Although no law is going to stop Washington from taking extraordinary steps when needed to keep the credit markets working, the Democrats’ proposal would at least reduce the likelihood of another round of bailouts. Among other things, it would create new safeguards against big financial companies bringing down the entire system, make it easier for investors and regulators to judge risks, and increase the amount of reserves held by companies that trade derivatives. It also would empower the Federal Deposit Insurance Corp. to take over failing financial companies and conduct expedited bankruptcy-like processes to salvage assets and parcel out losses to investors and creditors.
These steps would make the system less prone to the cascade of failures that threatened Wall Street two years ago. The Congressional Budget Office, however, calculated that the bill would cost nearly $20 billion over the next decade. The House had initially proposed to charge financial companies a fee to pay for future rescues, but the Senate rejected this idea after critics argued that it would institutionalize bailouts.
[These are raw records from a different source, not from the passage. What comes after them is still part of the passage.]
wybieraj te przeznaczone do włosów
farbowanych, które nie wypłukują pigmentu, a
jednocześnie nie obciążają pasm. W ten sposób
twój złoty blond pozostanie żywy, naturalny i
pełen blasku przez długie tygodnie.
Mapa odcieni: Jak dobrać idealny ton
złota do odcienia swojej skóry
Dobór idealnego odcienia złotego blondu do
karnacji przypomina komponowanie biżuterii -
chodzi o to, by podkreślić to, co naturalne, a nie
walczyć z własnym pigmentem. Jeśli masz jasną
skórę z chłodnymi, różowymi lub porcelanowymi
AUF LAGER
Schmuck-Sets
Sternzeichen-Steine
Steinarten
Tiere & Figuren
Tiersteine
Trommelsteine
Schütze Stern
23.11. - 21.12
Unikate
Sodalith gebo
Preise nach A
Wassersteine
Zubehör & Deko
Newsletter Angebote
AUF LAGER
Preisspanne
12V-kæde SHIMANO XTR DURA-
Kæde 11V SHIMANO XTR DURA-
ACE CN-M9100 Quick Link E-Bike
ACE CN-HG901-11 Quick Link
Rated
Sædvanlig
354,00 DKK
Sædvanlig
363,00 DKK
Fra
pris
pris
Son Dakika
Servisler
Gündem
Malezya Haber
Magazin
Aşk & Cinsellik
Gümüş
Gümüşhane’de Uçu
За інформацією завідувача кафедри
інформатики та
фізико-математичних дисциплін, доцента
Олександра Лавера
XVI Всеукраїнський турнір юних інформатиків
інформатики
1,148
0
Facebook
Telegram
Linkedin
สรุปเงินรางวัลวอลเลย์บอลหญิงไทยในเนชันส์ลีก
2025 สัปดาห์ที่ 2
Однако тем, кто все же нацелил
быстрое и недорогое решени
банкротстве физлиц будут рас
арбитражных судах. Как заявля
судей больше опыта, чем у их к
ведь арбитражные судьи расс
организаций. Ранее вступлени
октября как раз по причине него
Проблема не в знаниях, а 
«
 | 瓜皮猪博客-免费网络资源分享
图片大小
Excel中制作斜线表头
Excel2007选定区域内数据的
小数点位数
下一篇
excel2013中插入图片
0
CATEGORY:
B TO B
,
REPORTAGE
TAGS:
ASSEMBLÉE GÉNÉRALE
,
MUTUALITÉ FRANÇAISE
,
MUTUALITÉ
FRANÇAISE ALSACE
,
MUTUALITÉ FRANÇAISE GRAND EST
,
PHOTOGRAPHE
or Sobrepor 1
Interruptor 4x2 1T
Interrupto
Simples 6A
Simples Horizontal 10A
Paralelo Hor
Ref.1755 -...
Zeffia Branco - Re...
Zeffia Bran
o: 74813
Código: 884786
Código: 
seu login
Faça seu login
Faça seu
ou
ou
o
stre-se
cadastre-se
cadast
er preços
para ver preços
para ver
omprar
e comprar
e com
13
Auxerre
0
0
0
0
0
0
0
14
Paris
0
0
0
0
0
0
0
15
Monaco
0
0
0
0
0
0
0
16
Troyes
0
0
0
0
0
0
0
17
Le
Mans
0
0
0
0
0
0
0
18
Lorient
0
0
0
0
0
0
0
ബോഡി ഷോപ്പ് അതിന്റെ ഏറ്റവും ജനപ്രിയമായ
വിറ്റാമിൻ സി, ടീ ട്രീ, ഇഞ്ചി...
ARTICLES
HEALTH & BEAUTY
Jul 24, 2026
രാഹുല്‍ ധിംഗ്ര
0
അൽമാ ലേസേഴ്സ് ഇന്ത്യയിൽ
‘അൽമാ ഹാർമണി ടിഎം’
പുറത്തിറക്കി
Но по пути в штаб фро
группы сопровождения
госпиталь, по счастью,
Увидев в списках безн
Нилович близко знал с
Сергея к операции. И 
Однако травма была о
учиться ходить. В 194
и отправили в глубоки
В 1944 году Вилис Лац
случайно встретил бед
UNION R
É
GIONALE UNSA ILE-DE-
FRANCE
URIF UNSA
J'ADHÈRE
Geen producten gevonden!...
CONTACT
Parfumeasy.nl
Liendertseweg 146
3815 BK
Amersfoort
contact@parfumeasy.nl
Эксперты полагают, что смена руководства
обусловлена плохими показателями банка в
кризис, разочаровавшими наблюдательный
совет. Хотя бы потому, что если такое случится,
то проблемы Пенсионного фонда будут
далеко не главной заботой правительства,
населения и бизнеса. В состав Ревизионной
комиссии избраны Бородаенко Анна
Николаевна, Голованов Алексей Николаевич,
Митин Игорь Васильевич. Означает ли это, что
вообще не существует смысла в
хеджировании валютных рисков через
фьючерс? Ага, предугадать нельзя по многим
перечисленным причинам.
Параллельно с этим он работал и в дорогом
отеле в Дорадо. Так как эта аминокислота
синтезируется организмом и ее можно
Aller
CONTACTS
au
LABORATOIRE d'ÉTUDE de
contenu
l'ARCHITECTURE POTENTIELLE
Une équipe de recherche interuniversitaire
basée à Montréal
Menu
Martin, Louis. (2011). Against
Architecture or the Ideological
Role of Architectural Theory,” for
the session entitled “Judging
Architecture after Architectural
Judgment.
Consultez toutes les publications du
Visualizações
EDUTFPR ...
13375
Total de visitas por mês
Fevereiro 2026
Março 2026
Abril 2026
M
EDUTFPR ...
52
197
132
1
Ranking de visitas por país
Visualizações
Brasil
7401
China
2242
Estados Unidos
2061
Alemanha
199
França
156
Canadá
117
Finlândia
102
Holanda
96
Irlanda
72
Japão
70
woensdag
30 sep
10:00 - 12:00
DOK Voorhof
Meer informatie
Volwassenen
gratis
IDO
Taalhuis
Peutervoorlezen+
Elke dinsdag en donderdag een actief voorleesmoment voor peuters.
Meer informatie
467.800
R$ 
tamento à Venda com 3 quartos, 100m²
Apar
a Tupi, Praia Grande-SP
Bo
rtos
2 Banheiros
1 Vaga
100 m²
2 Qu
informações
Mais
Negotiators for the two chambers then proposed to cover the bill’s costs by imposing a tax on big banks, hedge funds and private equity firms, with higher rates paid by companies engaged in riskier activities. When the four Senate Republicans who had supported the bill balked at the tax, however, conferees abandoned it, relying instead on some budgetary legerdemain and increased deposit-insurance premiums from big banks.
The higher premiums will be felt by the banks that insure about 80% of the country’s deposits, along with their customers. But those are the wrong targets — insured deposits didn’t cause the last Wall Street crisis. A tax on investment firms based on their risk-taking was the right way to fund this bill, and it’s a shame that lawmakers couldn’t find 60 votes in the Senate for it.